Żar lubelskiej kultury

Jaki był 2011 rok w lubelskiej kulturze? Tradycyjnie mocno trzyma się teatr, ale nie brakowało też ciekawych wystaw. Okazało się jednak nieoczekiwanie, że w mieście stawiającym na rozwój sztuki zagrożony jest klub kultury alternatywnej - pisze Małgorzata Szlachetka w Gazecie Wyborczej - Lublin.

Koncert roku - Cesaria Evora w Lublinie

Dla rozrastającej się grupy różnej maści malkontentów i krytykantów jest to najlepszy dowód, że jednak można w Lublinie zrobić imprezę takiego formatu. "Bosonoga diwa" z Wysp Zielonego Przylądka dała fenomenalny koncert, świetnie wypadł także towarzyszący jej zespół. Szkoda tylko, że kolejnych takich koncertów Cesarii już nie będzie.

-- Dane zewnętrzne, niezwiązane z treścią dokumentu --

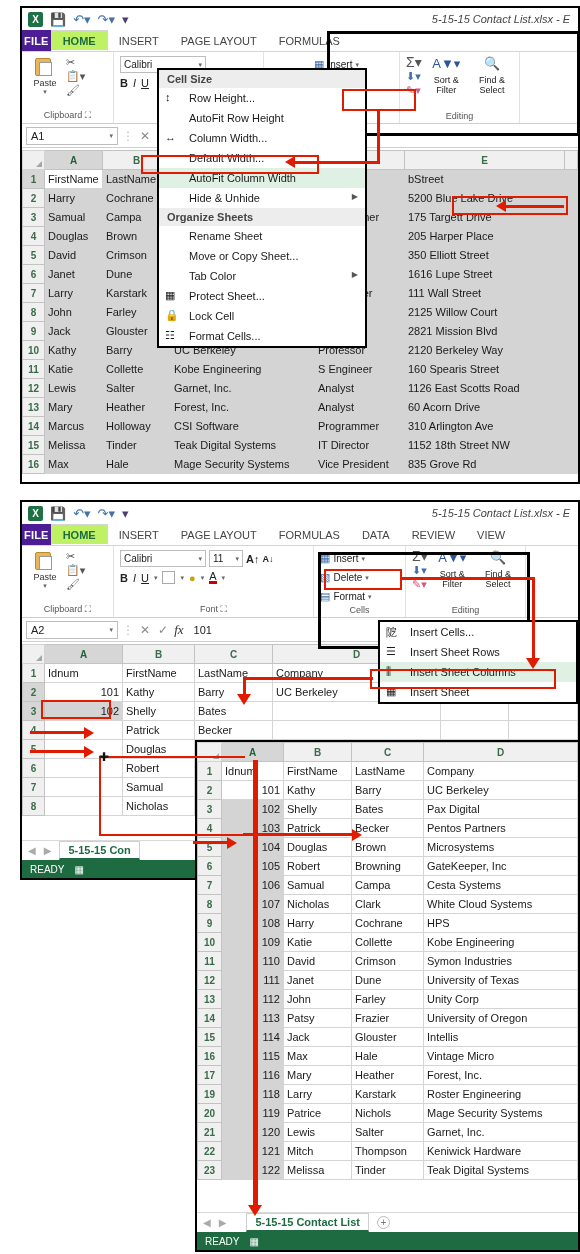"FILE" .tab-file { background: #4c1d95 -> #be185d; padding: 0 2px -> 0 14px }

W tym kontekście warto jeszcze pochwalić miasto za to, że w związku z koncertem udało się uruchomić dodatkową komunikację autobusową i że nad tym, aby w dniu wydarzenia ta część miasta w ogóle się nie zakorkowała, czuwała rzesza policjantów. A auta były kierowane na wyznaczone wcześniej, tymczasowe parkingi. Dzięki temu widzowie mogli bez problemów przyjechać na koncert, a potem z niego wrócić.

Premiery teatralne roku - "Bracia Karamazow" i "Żar"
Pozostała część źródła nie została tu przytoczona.